[Provided data — start]

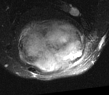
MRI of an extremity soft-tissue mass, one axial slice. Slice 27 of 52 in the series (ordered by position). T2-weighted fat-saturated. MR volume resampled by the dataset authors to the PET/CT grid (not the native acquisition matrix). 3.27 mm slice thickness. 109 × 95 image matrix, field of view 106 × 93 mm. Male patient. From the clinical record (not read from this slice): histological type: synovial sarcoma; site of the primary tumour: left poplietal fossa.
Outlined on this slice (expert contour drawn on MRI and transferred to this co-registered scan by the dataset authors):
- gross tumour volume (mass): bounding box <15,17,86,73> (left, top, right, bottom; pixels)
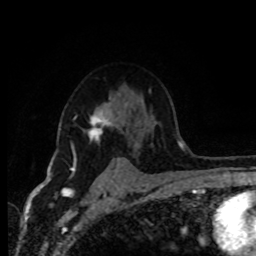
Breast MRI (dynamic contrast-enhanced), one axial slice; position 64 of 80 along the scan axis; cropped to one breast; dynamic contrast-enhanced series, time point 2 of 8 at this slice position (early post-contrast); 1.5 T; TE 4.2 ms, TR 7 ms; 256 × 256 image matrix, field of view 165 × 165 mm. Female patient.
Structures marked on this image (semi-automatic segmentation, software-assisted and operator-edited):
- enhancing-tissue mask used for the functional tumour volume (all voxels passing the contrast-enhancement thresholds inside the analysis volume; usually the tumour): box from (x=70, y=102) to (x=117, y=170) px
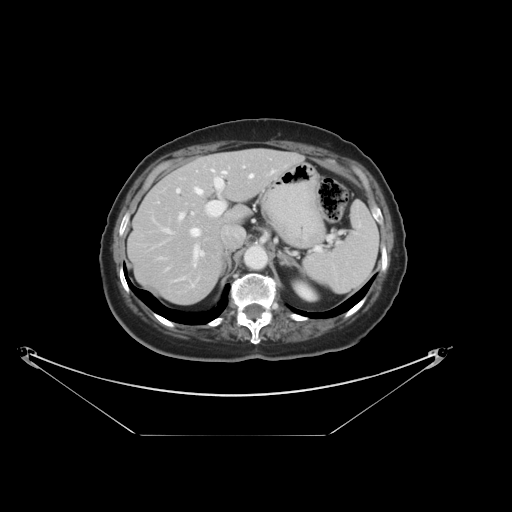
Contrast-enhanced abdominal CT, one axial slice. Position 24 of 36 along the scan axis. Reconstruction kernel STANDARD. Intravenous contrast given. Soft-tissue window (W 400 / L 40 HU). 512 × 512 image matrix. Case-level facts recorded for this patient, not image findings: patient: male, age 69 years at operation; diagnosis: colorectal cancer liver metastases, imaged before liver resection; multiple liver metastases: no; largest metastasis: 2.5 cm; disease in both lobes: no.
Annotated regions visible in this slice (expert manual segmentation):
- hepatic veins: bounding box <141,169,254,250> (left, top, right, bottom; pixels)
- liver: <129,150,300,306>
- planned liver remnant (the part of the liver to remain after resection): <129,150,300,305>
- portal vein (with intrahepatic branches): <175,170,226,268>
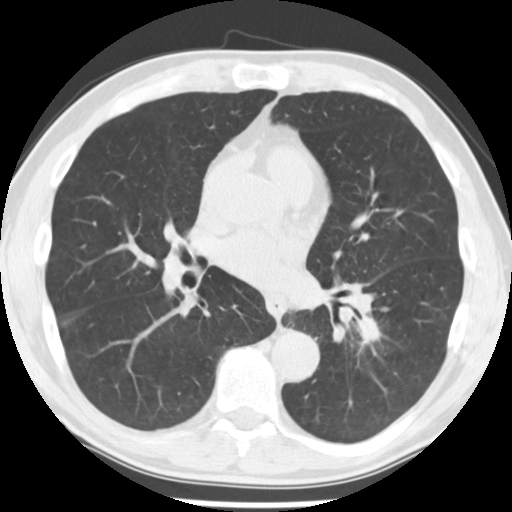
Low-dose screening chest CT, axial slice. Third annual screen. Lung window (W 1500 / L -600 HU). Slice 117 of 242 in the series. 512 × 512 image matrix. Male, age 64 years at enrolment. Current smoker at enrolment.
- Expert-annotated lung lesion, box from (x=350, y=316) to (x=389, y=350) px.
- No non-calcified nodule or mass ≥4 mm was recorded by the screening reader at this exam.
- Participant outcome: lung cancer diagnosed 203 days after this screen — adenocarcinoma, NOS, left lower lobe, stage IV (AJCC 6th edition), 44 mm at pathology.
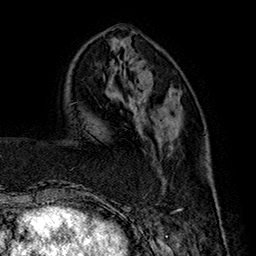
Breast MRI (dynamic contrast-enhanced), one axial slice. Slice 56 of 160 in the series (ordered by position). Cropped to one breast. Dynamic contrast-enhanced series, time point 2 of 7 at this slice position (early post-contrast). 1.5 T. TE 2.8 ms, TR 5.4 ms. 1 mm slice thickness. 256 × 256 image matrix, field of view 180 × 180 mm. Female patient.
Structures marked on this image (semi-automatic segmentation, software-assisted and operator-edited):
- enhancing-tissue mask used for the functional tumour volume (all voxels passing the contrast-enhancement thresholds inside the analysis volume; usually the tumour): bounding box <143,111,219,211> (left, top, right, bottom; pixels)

[Provided data — finish]

▶ Task to carry out: Going by the entries above, repeat exactly the lines that start at the line with "(x=117, y=170) px" and go on through the line with "Contrast-enhanced abdominal CT, one". Pictures are not part of the copy.

▶ Result of this task:
- enhancing-tissue mask used for the functional tumour volume (all voxels passing the contrast-enhancement thresholds inside the analysis volume; usually the tumour): box from (x=70, y=102) to (x=117, y=170) px
Contrast-enhanced abdominal CT, one axial slice. Position 24 of 36 along the scan axis. Reconstruction kernel STANDARD. Intravenous contrast given. Soft-tissue window (W 400 / L 40 HU). 512 × 512 image matrix. Case-level facts recorded for this patient, not image findings: patient: male, age 69 years at operation; diagnosis: colorectal cancer liver metastases, imaged before liver resection; multiple liver metastases: no; largest metastasis: 2.5 cm; disease in both lobes: no.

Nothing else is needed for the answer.